Now some of the verbs in the G (glossary) don’t appear to be useful. Some have no definition in any of the dictionaries I routinely use, including the most authoritative of the Spanish language (which is NOT limited to Spain so could include verbs that don’t get used in Spain). So here are a few I’d consider dubious to include in a culinary glossary:
|achicalar||G–||[Mexico] to cover in honey; soak in honey|
|añejar||G–||to age; [vino] to mature; to get stale|
|apanar||G–||to coat in breadcrumbs (also EMPANAR or EMPANIZAR)|
|apuntillar||G–||to finish off (a toro); to round off|
|ataviar||G–||to dress up|
|blanchir||G–||(not in dict) Wiktionary has it as a French term for make white|
|bresear||G–||(from glossary) To cook to slow fire, during long time, with condiments (generally vegetables, wine, broth and spices). Clearly a spelling error since not found.|
|cantar||G–||to sing; to crow, chirp|
|caramerizar||G–||(not in dict), another spelling? [from glossary] Spread a mold with sugar honey.|
|castigar||G–||to punish; to ground, keep in; to damage, harm|
|cerner||G–||to sift, sieve (same as cernir, which is it?)|
|chapurrar||G–||to speak badly|
I wouldn’t include achicalar as it doesn’t appear to be used in Spain but this is a good point about my goal here. If I wanted to know the Spanish word, used in Spain, for an English word, I wouldn’t include anything that may be only used outside Spain. But my goal is asymmetric – to translate Spanish (on menus) only into English (so I can choose) so including a word in my corpus (and eventually my app) that is not likely to be used in Spain is not a problem (I do need metadata to note this however, for that term). If I never see the term it does no harm to never have it found in any lookup. OTOH, it would be a problem if I’m trying to translate English into Spanish, as in don’t use a word not found in Spain. It appears, for instance, frijoles, which is well-known to most in USA who visit Mexican restaurants is one such word, not commonly used in Spain, but possibly likely a Spaniard would know the word. That might lead to a scene (from The Way) like no tapas in Navarra, only pinxtos, and thus make you look foolish.

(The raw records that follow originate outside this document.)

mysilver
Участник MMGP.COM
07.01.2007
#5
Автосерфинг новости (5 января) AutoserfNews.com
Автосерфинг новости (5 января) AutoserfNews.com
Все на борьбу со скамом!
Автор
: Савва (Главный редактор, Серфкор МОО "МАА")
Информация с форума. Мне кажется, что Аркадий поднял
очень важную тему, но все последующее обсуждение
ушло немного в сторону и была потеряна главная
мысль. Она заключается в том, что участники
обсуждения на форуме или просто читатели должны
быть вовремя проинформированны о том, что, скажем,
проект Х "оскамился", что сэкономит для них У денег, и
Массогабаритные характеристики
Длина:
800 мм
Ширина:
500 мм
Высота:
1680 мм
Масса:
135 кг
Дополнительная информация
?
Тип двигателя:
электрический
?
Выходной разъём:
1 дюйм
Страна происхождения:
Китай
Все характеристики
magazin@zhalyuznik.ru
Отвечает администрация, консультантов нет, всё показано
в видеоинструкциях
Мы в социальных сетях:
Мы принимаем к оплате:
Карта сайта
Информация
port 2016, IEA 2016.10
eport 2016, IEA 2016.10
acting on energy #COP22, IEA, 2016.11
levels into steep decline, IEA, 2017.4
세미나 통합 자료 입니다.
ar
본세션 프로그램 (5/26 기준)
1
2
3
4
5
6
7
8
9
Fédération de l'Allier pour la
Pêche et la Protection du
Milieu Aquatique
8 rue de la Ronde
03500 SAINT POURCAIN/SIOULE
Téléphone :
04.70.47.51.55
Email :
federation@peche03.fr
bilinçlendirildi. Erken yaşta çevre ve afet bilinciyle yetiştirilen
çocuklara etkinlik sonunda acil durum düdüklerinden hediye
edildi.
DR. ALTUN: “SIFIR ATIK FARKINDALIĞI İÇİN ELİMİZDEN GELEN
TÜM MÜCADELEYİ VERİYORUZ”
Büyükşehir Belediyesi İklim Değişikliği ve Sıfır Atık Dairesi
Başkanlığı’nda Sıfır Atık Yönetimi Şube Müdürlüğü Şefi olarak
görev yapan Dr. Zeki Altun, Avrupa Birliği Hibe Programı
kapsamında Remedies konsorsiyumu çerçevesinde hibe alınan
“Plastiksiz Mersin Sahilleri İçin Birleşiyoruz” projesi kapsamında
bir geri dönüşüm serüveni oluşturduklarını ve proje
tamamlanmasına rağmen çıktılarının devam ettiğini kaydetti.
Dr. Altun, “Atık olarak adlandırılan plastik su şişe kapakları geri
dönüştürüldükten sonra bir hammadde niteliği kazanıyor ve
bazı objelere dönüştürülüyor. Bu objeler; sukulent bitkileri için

blanchir (to make white, which isn’t exactly synonymous with blanch but one might assume that’s what this means) was interesting in that it did not occur in any dictionary but did have an entry in Wiktionary. The standard term for blanch is palidecer (purely in the sense of turn white) and escaldar or blanquear for the culinary sense. I suspect blanchir might be used somewhere (possibly Puerto Rico) where it is just the cognate of the English verb. But, again, in collecting the corpus I should not make judgments like this although I might add metatext to an blanchir entry and meanwhile add it to corpus and then let the “big data” statistical analysis decide if this is a word or not.
bresear really looks like a misspelling (more likely to be brasear, to barbecue) but again it should go into the corpus with metadata notion rather than my passing a judgment on it (IOW, only a real expert in Spanish should be decided what to include or not in any translation dictionary, so if I find only one instance of a misspelled word it will get washed out since there are few occurrences of it in the corpus; OTOH, maybe people do commonly misspell this word so it needs to be in my app). caramerizar appears to be some variant of caramelizar, again perhaps used somewhere and not just a mistake. cerner has exactly the same definition (in the glossary itself, but also spanishdict) as the more common spelling cernir, although both appear in reverse lookup of ‘to sift’ in spanishdict (which is it, then? just a common confusion?) cernido is a possible term to see on a menu so it matters that my dictionary could spot this as past participle of cerner.
So again all this goes to show the work that must be done to really develop a very accurate dictionary that drives my app for menu translation (or to be published as a carefully researched culinary glossary).